SUPPLIED TEXT ->
┌──

Data Aggregation Type Classes

These type classes define how data can be combined and reduced.

Semigroup<A>

A Semigroup is a simple type class for any type A that has an associative combine operation. It's the foundation for any kind of data aggregation.

  • Key Method: combine(A a1, A a2)
  • Use Case: Its primary use in this library is to tell a Validated``Applicative how to accumulate errors.

Monoid<A>

A Monoid is a Semigroup that also has an "empty" or "identity" element. This is a value that, when combined with any other value, does nothing.

  • Key Methods:
    • combine(A a1, A a2) (from Semigroup)
    • empty()
  • Use Case: Essential for folding data structures, where empty() provides the starting value for the reduction.

Structure-Iterating Type Classes

These type classes define how to iterate over and manipulate the contents of a data structure in a generic way.

Foldable<F>

A Foldable is a type class for any data structure F that can be reduced to a single summary value. It uses a Monoid to combine the elements.

  • Key Method: foldMap(Monoid<M> monoid, Function<A, M> f, Kind<F, A> fa)
  • Intuition: It abstracts the process of iterating over a collection and aggregating the results.

Traverse<F>

A Traverse is a powerful type class that extends both Functor and Foldable. It allows you to iterate over a data structure F<A> and apply an effectful function A -> G<B> at each step, collecting the results into a single effect G<F<B>>.

└──

ACTIVITY -> Carry on the text about data aggregation and structure-iterating type classes, starting right after its last sentence.

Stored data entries
┌──

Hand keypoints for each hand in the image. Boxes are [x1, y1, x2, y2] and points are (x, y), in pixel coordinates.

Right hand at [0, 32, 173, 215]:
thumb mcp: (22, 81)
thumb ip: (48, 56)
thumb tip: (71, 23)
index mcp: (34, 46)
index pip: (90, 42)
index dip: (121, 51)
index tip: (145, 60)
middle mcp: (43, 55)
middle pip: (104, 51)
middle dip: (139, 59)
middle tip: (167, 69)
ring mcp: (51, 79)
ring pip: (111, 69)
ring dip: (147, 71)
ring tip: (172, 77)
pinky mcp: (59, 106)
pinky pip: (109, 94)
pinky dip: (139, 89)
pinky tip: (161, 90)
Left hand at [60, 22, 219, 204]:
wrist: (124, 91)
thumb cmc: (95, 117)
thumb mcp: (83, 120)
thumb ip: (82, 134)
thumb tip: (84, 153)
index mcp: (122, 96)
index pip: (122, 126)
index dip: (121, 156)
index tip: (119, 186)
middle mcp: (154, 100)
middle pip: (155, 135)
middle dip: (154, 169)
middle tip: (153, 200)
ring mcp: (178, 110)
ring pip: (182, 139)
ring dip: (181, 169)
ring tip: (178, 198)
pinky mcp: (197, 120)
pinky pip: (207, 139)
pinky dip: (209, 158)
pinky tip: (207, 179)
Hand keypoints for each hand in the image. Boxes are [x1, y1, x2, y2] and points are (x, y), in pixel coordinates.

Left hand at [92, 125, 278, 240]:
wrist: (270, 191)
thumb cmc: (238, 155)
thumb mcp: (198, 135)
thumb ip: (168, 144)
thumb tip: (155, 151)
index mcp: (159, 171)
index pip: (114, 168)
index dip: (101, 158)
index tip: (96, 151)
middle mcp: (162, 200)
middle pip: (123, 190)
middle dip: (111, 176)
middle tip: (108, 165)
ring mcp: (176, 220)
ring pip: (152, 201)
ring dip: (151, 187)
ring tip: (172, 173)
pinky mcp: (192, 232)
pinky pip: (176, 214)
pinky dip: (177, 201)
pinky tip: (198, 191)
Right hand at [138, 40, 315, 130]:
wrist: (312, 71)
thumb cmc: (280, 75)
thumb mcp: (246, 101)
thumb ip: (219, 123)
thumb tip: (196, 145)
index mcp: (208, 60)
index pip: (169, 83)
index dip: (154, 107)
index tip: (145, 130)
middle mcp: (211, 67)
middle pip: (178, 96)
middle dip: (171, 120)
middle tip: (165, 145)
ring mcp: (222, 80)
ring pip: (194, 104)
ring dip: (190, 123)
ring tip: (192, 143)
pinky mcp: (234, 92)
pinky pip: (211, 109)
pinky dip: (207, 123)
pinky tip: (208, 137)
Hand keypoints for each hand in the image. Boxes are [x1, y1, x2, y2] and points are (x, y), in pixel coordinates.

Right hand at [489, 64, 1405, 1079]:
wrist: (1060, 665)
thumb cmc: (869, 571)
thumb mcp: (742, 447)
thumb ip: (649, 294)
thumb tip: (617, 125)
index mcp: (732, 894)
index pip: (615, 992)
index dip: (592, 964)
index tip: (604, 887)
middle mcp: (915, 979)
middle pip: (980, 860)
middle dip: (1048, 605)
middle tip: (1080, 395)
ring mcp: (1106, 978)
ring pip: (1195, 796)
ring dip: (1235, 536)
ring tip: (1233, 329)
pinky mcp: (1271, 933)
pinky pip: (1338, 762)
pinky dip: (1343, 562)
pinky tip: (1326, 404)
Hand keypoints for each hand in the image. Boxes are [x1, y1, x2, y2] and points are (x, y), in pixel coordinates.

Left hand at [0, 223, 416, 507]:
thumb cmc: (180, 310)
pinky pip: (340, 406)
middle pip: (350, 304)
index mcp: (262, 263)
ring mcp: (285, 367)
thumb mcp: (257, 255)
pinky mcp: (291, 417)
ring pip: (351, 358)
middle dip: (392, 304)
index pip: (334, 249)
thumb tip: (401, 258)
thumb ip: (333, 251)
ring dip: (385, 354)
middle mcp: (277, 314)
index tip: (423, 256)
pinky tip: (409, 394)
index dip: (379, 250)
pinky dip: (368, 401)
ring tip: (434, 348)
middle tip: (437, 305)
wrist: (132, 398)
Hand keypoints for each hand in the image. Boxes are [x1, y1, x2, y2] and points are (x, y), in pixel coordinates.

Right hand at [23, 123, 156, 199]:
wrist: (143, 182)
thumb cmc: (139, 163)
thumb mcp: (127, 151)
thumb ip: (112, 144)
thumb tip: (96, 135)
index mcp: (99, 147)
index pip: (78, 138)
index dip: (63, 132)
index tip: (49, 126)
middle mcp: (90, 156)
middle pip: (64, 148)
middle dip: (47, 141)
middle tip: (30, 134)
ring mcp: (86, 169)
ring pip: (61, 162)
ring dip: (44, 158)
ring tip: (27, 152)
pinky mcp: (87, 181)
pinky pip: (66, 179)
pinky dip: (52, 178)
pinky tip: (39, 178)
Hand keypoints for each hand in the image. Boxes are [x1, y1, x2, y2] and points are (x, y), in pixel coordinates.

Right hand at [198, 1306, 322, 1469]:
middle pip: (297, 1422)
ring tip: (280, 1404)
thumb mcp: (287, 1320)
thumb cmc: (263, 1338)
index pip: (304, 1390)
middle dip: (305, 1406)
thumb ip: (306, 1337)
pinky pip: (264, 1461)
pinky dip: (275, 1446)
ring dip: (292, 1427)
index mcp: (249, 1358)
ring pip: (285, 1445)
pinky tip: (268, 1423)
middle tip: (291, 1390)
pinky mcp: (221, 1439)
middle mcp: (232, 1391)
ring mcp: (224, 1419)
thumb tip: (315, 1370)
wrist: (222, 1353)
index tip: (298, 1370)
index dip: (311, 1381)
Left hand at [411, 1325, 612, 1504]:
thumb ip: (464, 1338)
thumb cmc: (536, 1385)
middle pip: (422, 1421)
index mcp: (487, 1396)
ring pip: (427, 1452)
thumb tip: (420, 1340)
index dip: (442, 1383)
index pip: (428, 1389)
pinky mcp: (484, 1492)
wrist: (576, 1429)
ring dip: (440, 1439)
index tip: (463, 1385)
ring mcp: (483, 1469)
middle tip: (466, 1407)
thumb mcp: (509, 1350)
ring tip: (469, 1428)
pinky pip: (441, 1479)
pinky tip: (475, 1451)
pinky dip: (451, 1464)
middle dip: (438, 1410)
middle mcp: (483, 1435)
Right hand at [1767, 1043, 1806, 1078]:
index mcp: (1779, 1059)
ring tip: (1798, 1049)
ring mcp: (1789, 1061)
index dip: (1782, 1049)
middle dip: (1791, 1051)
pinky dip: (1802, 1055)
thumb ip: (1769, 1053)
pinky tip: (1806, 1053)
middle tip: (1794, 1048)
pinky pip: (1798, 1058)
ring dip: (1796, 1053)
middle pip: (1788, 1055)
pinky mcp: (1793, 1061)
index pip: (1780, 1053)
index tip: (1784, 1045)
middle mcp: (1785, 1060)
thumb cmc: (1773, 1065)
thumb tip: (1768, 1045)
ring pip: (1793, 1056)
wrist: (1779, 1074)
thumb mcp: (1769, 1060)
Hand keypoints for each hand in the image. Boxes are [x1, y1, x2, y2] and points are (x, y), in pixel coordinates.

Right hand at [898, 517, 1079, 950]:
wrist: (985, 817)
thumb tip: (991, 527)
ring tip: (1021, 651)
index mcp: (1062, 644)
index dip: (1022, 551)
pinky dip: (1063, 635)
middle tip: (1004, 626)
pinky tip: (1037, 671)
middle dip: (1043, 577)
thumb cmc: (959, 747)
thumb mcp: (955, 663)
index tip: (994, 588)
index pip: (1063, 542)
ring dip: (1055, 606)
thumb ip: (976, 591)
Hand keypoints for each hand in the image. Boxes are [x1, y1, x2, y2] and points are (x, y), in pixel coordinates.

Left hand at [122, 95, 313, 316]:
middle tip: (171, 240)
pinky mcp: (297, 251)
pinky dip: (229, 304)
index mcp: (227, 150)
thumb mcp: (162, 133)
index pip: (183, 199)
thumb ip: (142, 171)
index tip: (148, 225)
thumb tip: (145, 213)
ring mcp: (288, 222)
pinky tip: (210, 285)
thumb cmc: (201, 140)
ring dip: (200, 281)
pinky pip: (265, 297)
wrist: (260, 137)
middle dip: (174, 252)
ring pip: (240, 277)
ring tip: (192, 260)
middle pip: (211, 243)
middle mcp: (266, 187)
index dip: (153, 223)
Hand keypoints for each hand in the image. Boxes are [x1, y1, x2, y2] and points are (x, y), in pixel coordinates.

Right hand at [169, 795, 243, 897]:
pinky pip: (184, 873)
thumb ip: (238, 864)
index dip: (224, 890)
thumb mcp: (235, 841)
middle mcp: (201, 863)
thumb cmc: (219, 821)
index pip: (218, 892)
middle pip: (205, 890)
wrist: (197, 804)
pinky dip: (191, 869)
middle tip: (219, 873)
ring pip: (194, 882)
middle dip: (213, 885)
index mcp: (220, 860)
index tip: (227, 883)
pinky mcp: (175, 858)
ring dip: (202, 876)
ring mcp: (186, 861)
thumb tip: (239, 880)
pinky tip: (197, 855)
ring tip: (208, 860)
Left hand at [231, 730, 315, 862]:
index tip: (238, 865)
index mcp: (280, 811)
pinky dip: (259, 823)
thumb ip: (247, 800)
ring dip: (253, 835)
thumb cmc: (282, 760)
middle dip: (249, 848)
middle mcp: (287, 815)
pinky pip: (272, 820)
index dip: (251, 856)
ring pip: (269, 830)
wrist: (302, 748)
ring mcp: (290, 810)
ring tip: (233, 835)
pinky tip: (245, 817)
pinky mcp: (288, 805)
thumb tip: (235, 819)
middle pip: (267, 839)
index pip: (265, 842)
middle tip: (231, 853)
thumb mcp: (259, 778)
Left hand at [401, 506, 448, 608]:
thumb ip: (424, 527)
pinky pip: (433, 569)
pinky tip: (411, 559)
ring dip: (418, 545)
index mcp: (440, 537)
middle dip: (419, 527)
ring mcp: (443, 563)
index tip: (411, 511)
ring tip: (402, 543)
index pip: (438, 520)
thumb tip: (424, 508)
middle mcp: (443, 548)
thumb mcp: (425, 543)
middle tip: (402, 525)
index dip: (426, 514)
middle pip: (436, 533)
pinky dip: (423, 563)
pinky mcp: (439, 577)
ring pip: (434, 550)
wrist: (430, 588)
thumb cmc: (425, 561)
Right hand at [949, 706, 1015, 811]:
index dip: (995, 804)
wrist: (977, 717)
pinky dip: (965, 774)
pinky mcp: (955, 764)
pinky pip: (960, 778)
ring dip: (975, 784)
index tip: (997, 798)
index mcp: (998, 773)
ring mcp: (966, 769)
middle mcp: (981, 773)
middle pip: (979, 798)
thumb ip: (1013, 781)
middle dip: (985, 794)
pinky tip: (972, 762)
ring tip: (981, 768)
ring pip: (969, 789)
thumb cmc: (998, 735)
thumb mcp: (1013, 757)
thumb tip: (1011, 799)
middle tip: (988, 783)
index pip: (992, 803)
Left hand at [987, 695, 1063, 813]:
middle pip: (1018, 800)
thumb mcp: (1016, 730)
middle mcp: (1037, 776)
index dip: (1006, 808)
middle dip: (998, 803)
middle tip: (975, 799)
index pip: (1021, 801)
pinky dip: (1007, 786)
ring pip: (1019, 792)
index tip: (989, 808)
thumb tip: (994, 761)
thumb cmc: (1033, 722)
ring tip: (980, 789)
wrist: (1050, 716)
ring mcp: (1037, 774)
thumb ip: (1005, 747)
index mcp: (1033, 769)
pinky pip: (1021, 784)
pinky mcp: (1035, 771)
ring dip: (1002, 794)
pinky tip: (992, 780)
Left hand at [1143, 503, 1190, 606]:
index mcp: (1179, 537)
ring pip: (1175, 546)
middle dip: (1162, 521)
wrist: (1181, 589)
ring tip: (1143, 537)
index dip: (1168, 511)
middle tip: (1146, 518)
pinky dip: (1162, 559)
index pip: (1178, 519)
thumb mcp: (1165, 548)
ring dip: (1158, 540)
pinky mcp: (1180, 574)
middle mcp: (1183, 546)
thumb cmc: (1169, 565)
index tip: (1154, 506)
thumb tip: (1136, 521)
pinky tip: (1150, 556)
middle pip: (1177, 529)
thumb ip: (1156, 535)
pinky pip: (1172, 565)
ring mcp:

└──

RESULT ->
  • Key Method: traverse(Applicative<G> applicative, Function<A, Kind<G, B>> f, Kind<F, A> fa)
  • Use Case: This is incredibly useful for tasks like validating every item in a List, where the validation returns a Validated. The result is a single Validated containing either a List of all successful results or an accumulation of all errors.

Dual-Parameter Type Classes

These type classes work with types that take two type parameters, such as functions, profunctors, and bifunctors.

Profunctor<P>

A Profunctor is a type class for any type constructor P<A, B> that is contravariant in its first parameter and covariant in its second. This is the abstraction behind functions and many data transformation patterns.

Note

New to variance terminology? See the Glossary for detailed explanations of covariant, contravariant, and invariant with Java-focused examples.

  • Key Methods:
    • lmap(Function<C, A> f, Kind2<P, A, B> pab): Pre-process the input (contravariant mapping)
    • rmap(Function<B, C> g, Kind2<P, A, B> pab): Post-process the output (covariant mapping)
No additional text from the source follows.